Professor Reuben Shaw, Salk’s current Cancer Center director, notes Eckhart’s tremendous impact as a Salk leader.
“Without Walter’s steady leadership and literally decades of recruiting the top rising stars in cancer research from across the world, the Salk Cancer Center would not be the landmark of cancer research that it is today,” Shaw says.

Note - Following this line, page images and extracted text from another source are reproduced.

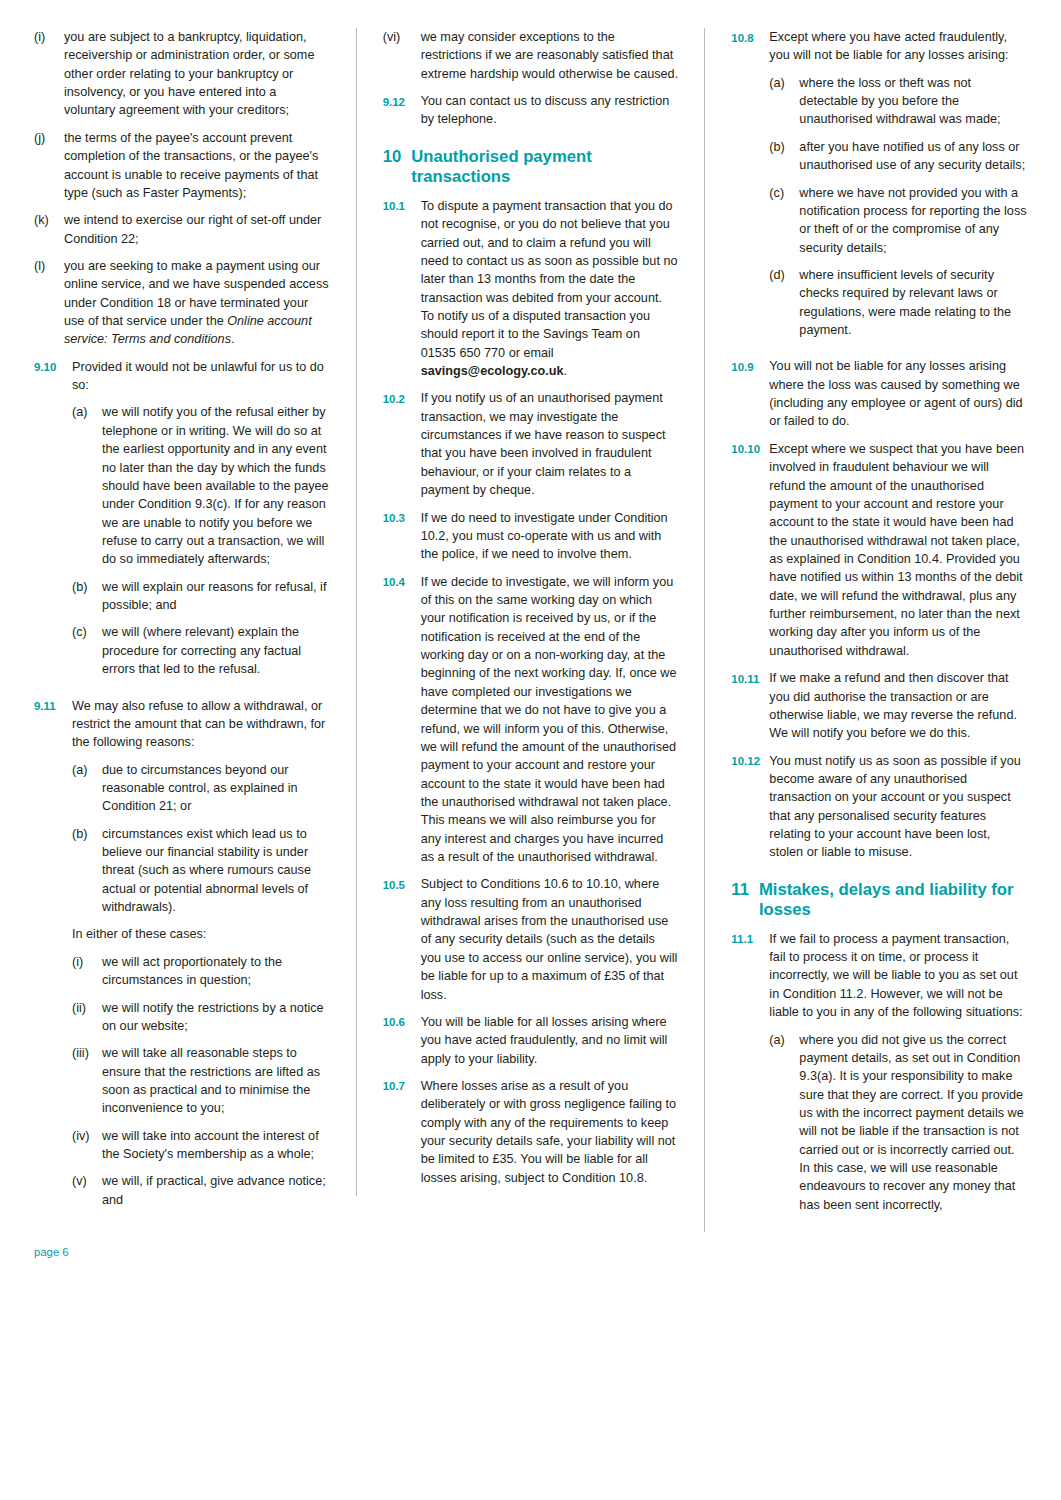(i)
you are subject to a bankruptcy, liquidation, receivership or administration order, or some other order relating to your bankruptcy or insolvency, or you have entered into a voluntary agreement with your creditors;
(j)
the terms of the payee's account prevent completion of the transactions, or the payee's account is unable to receive payments of that type (such as Faster Payments);
(k)
we intend to exercise our right of set-off under Condition 22;
(l)
you are seeking to make a payment using our online service, and we have suspended access under Condition 18 or have terminated your use of that service under the Online account service: Terms and conditions.
9.10
Provided it would not be unlawful for us to do so:
(a)
we will notify you of the refusal either by telephone or in writing. We will do so at the earliest opportunity and in any event no later than the day by which the funds should have been available to the payee under Condition 9.3(c). If for any reason we are unable to notify you before we refuse to carry out a transaction, we will do so immediately afterwards;
(b)
we will explain our reasons for refusal, if possible; and
(c)
we will (where relevant) explain the procedure for correcting any factual errors that led to the refusal.
9.11
We may also refuse to allow a withdrawal, or restrict the amount that can be withdrawn, for the following reasons:
(a)
due to circumstances beyond our reasonable control, as explained in Condition 21; or
(b)
circumstances exist which lead us to believe our financial stability is under threat (such as where rumours cause actual or potential abnormal levels of withdrawals).
In either of these cases:
(i)
we will act proportionately to the circumstances in question;
(ii)
we will notify the restrictions by a notice on our website;
(iii)
we will take all reasonable steps to ensure that the restrictions are lifted as soon as practical and to minimise the inconvenience to you;
(iv)
we will take into account the interest of the Society's membership as a whole;
(v)
we will, if practical, give advance notice; and
page 6
(vi)
we may consider exceptions to the restrictions if we are reasonably satisfied that extreme hardship would otherwise be caused.
9.12
You can contact us to discuss any restriction by telephone.
10 Unauthorised payment transactions
10.1
To dispute a payment transaction that you do not recognise, or you do not believe that you carried out, and to claim a refund you will need to contact us as soon as possible but no later than 13 months from the date the transaction was debited from your account. To notify us of a disputed transaction you should report it to the Savings Team on 01535 650 770 or email savings@ecology.co.uk.
10.2
If you notify us of an unauthorised payment transaction, we may investigate the circumstances if we have reason to suspect that you have been involved in fraudulent behaviour, or if your claim relates to a payment by cheque.
10.3
If we do need to investigate under Condition 10.2, you must co-operate with us and with the police, if we need to involve them.
10.4
If we decide to investigate, we will inform you of this on the same working day on which your notification is received by us, or if the notification is received at the end of the working day or on a non-working day, at the beginning of the next working day. If, once we have completed our investigations we determine that we do not have to give you a refund, we will inform you of this. Otherwise, we will refund the amount of the unauthorised payment to your account and restore your account to the state it would have been had the unauthorised withdrawal not taken place. This means we will also reimburse you for any interest and charges you have incurred as a result of the unauthorised withdrawal.
10.5
Subject to Conditions 10.6 to 10.10, where any loss resulting from an unauthorised withdrawal arises from the unauthorised use of any security details (such as the details you use to access our online service), you will be liable for up to a maximum of £35 of that loss.
10.6
You will be liable for all losses arising where you have acted fraudulently, and no limit will apply to your liability.
10.7
Where losses arise as a result of you deliberately or with gross negligence failing to comply with any of the requirements to keep your security details safe, your liability will not be limited to £35. You will be liable for all losses arising, subject to Condition 10.8.
10.8
Except where you have acted fraudulently, you will not be liable for any losses arising:
(a)
where the loss or theft was not detectable by you before the unauthorised withdrawal was made;
(b)
after you have notified us of any loss or unauthorised use of any security details;
(c)
where we have not provided you with a notification process for reporting the loss or theft of or the compromise of any security details;
(d)
where insufficient levels of security checks required by relevant laws or regulations, were made relating to the payment.
10.9
You will not be liable for any losses arising where the loss was caused by something we (including any employee or agent of ours) did or failed to do.
10.10
Except where we suspect that you have been involved in fraudulent behaviour we will refund the amount of the unauthorised payment to your account and restore your account to the state it would have been had the unauthorised withdrawal not taken place, as explained in Condition 10.4. Provided you have notified us within 13 months of the debit date, we will refund the withdrawal, plus any further reimbursement, no later than the next working day after you inform us of the unauthorised withdrawal.
10.11
If we make a refund and then discover that you did authorise the transaction or are otherwise liable, we may reverse the refund. We will notify you before we do this.
10.12
You must notify us as soon as possible if you become aware of any unauthorised transaction on your account or you suspect that any personalised security features relating to your account have been lost, stolen or liable to misuse.
11 Mistakes, delays and liability for losses
11.1
If we fail to process a payment transaction, fail to process it on time, or process it incorrectly, we will be liable to you as set out in Condition 11.2. However, we will not be liable to you in any of the following situations:
(a)
where you did not give us the correct payment details, as set out in Condition 9.3(a). It is your responsibility to make sure that they are correct. If you provide us with the incorrect payment details we will not be liable if the transaction is not carried out or is incorrectly carried out. In this case, we will use reasonable endeavours to recover any money that has been sent incorrectly,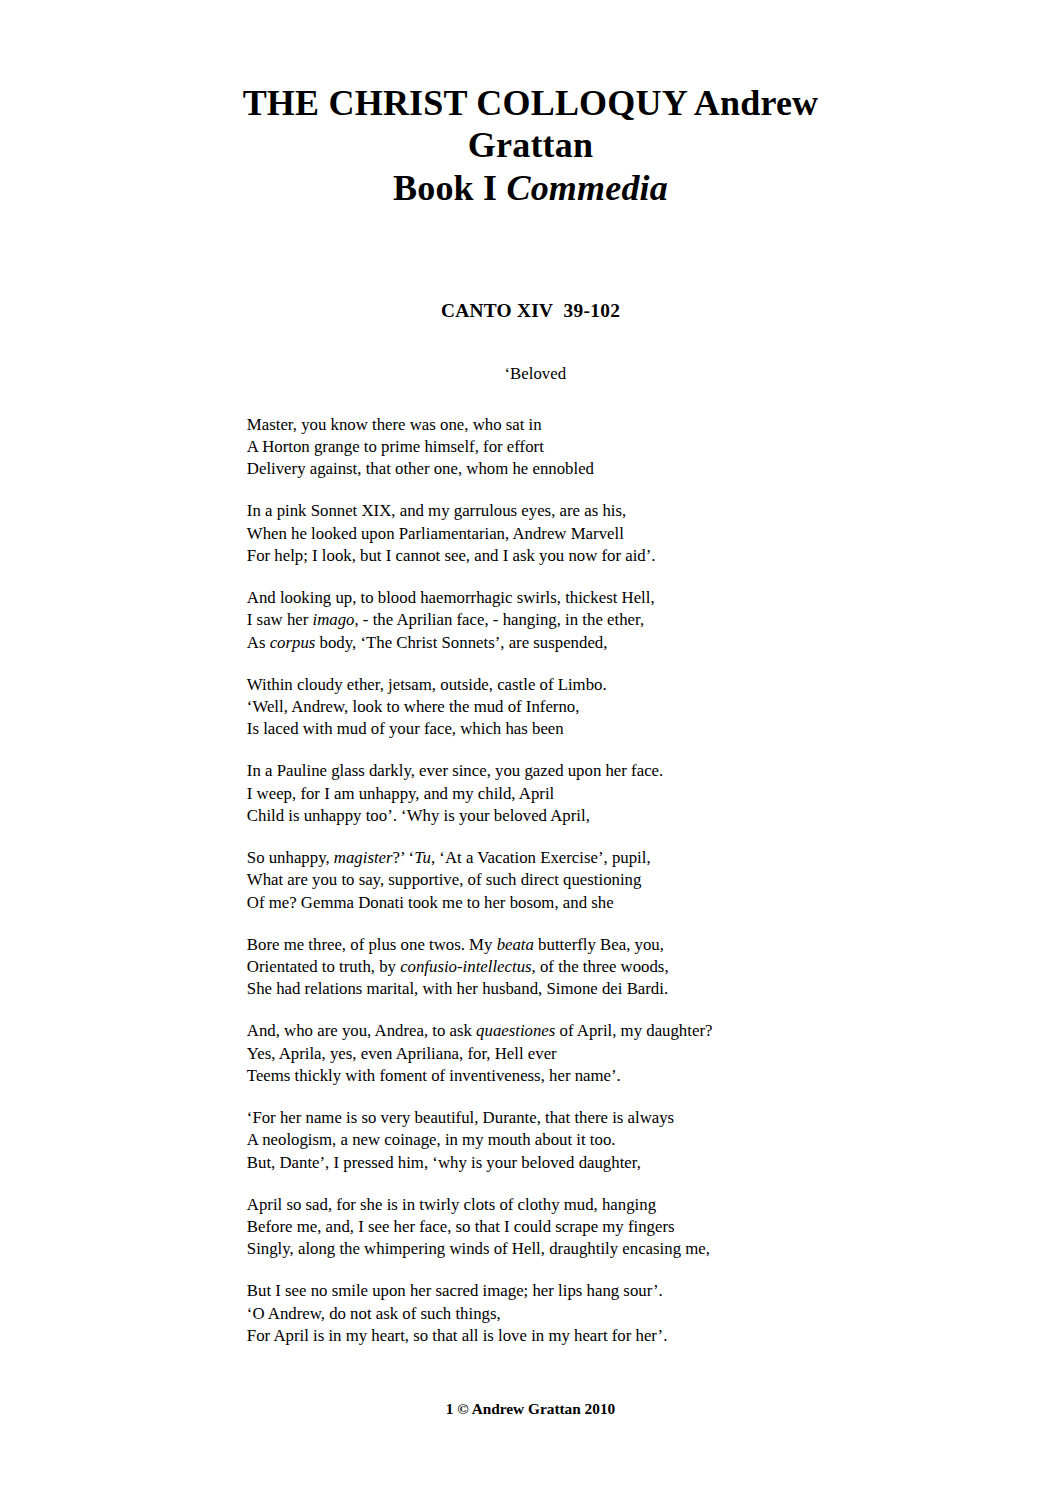THE CHRIST COLLOQUY Andrew Grattan
Book I Commedia
CANTO XIV 39-102
‘Beloved
Master, you know there was one, who sat in
A Horton grange to prime himself, for effort
Delivery against, that other one, whom he ennobled
In a pink Sonnet XIX, and my garrulous eyes, are as his,
When he looked upon Parliamentarian, Andrew Marvell
For help; I look, but I cannot see, and I ask you now for aid’.
And looking up, to blood haemorrhagic swirls, thickest Hell,
I saw her imago, - the Aprilian face, - hanging, in the ether,
As corpus body, ‘The Christ Sonnets’, are suspended,
Within cloudy ether, jetsam, outside, castle of Limbo.
‘Well, Andrew, look to where the mud of Inferno,
Is laced with mud of your face, which has been
In a Pauline glass darkly, ever since, you gazed upon her face.
I weep, for I am unhappy, and my child, April
Child is unhappy too’. ‘Why is your beloved April,
So unhappy, magister?’ ‘Tu, ‘At a Vacation Exercise’, pupil,
What are you to say, supportive, of such direct questioning
Of me? Gemma Donati took me to her bosom, and she
Bore me three, of plus one twos. My beata butterfly Bea, you,
Orientated to truth, by confusio-intellectus, of the three woods,
She had relations marital, with her husband, Simone dei Bardi.
And, who are you, Andrea, to ask quaestiones of April, my daughter?
Yes, Aprila, yes, even Apriliana, for, Hell ever
Teems thickly with foment of inventiveness, her name’.
‘For her name is so very beautiful, Durante, that there is always
A neologism, a new coinage, in my mouth about it too.
But, Dante’, I pressed him, ‘why is your beloved daughter,
April so sad, for she is in twirly clots of clothy mud, hanging
Before me, and, I see her face, so that I could scrape my fingers
Singly, along the whimpering winds of Hell, draughtily encasing me,
But I see no smile upon her sacred image; her lips hang sour’.
‘O Andrew, do not ask of such things,
For April is in my heart, so that all is love in my heart for her’.
1 © Andrew Grattan 2010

Eckhart was born in 1938 in Yonkers, New York, where he grew up. He attended Gorton High School in Yonkers and was the school’s newspaper editor and class valedictorian. Eckhart went on to attend Yale University, where he received a bachelor’s degree in biophysics in 1960. Upon graduation, he wrote to famed British molecular biologist, biophysicist and neuroscientist Francis Crick, requesting to work for him in Crick’s lab at the University of Cambridge. Crick wrote back, kindly rejecting Eckhart, but that didn’t stop Eckhart—he continued to write to Crick until he finally relented and offered Eckhart a job.
Eckhart took a ship to England, and once on the Cambridge campus, roamed around for two days, too nervous to meet his hero. He finally worked up the courage and went on to work in Crick’s lab for a year.
Following his stint at Cambridge, Eckhart worked at the Woods Hole Oceanographic Institution in Massachusetts in 1960. He then attended the University of California, Berkeley, where he earned his PhD in molecular biology in 1965.
Eckhart looked up to Crick, who shared the 1962 Nobel Prize in Physiology or Medicine for discovering the molecular structure of DNA. But it was a famed cancer researcher who drew him to the Salk Institute.
“When I thought about who I wanted to work with, one name came to mind—Dulbecco,” said Eckhart in a 2014 article in the San Diego Union-Tribune. (Crick, too, later joined the Salk faculty.)
After his retirement from Salk in 2009, Eckhart and his wife Karen Lane, also a Salk alum, made it their mission to financially support scientific progress at the Institute. To date, Eckhart and Lane have given more than $1 million to the Institute, primarily to Salk’s unrestricted fund, meaning their contributions are given without restrictions to allow the Institute to put their contributions toward the greatest needs.
In the Winter 2020 issue of Inside Salk, Eckhart explained why after decades of hard work and scientific excellence as a faculty member of the Salk Institute he felt he could do more to further Salk’s mission.
“I go back to a famous Jonas Salk quote: ‘The reward for a job well done is the opportunity to do more.’ I think about that often when it comes to giving,” Eckhart said. “I’ve worked in basic research my entire career, so I can tell you the impact basic research has on society is far-reaching. I also think it’s important to know that Salk is training the next generation of scientists.”
Eckhart is survived by his wife, Karen Lane; her daughter and son-in-law, Jasmine Penick and David Penick, and their children, Shane and Emma; Eckhart’s sister, Elizabeth Nagle, and her husband, Jack Nagle; nephew Rob Nagle and his wife, Heather Allyn; and nephew David Nagle, his wife, Siana Nagle, and their daughters, Imogen and Sally; and by his first wife, Karen Eckhart.
In lieu of flowers or gifts, the family requests donations be made to the Salk Institute and the Walter Eckhart Endowment Fund.